(Collected data entries)
_ _ _
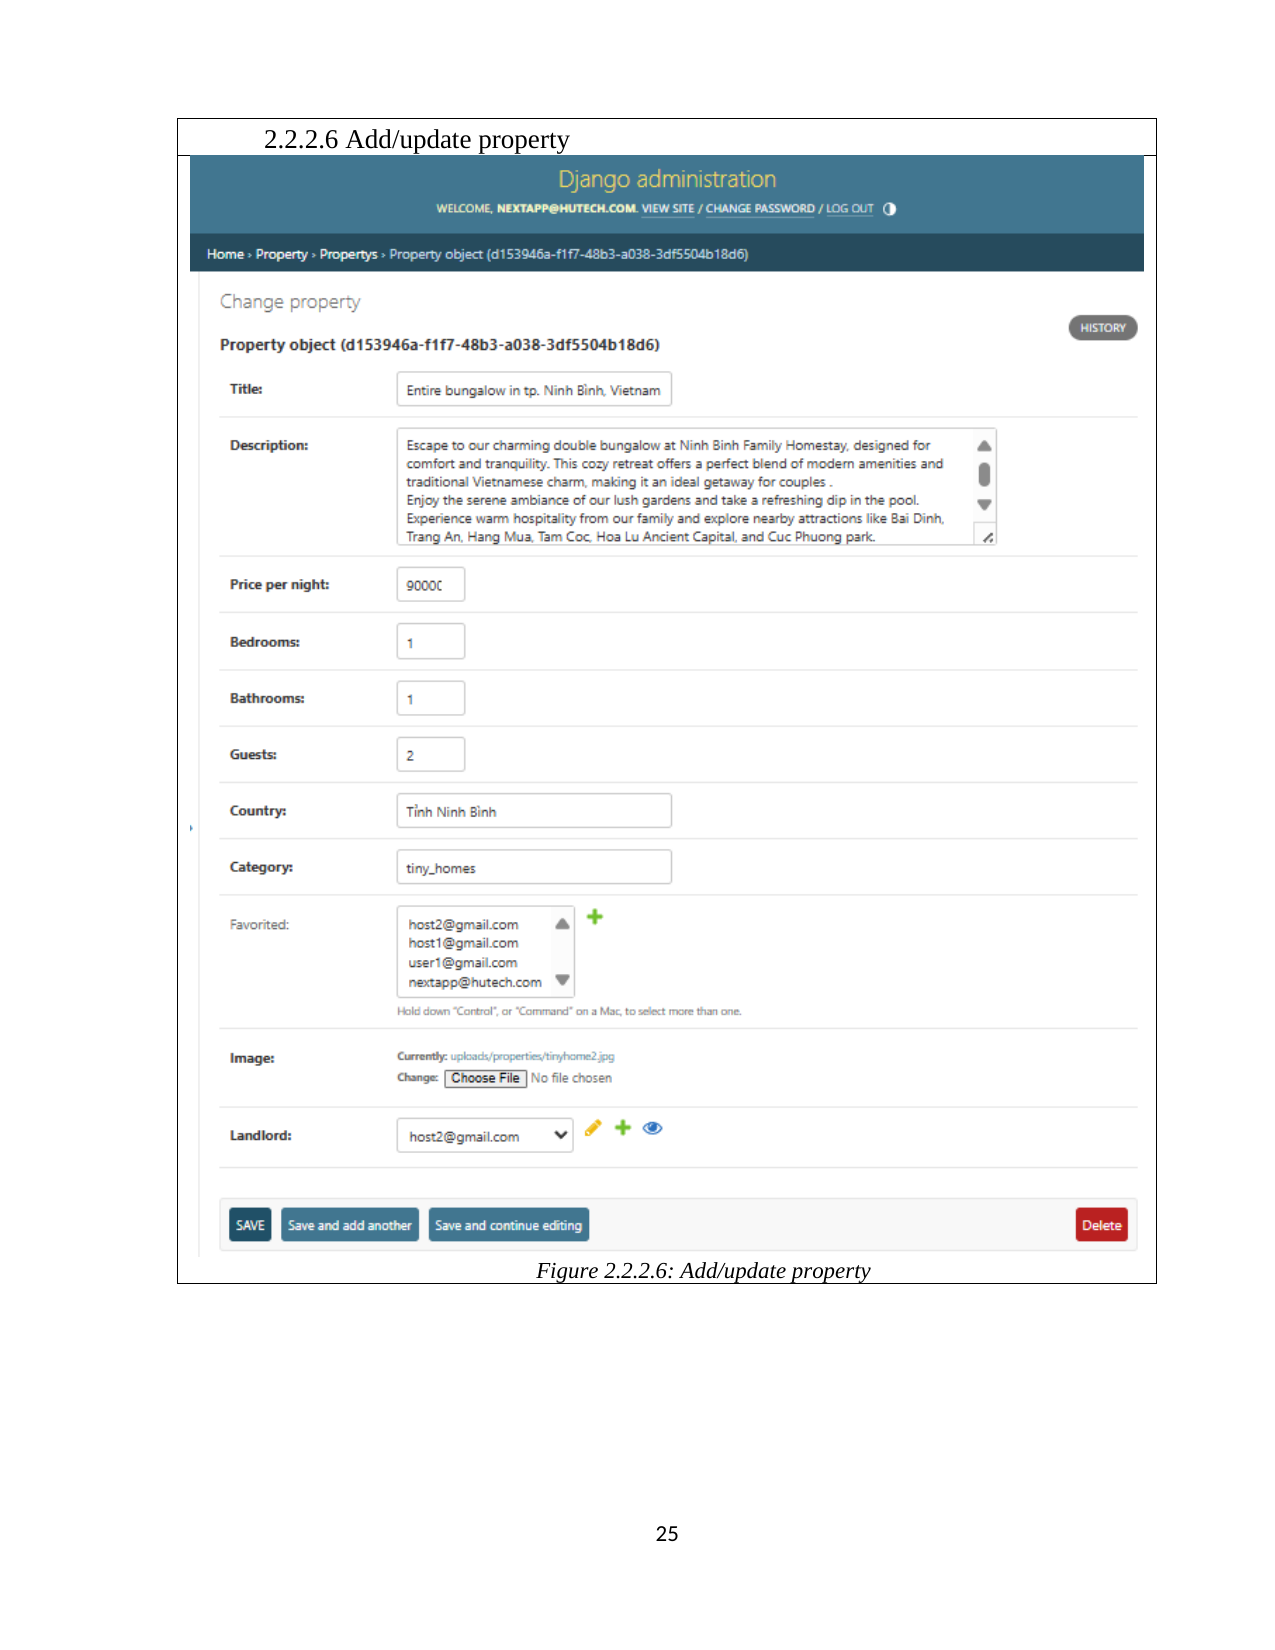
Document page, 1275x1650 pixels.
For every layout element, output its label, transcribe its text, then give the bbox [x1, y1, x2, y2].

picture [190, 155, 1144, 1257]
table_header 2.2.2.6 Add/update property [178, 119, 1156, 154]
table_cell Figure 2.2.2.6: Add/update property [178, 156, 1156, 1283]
_ _ _
Copy out exactly the lines between the line with "For every layout" and the last line of the entries, counting both of those lines.

■ **Solved exercise**
For every layout element, output its label, transcribe its text, then give the bbox [x1, y1, x2, y2].

picture [190, 155, 1144, 1257]
table_header 2.2.2.6 Add/update property [178, 119, 1156, 154]
table_cell Figure 2.2.2.6: Add/update property [178, 156, 1156, 1283]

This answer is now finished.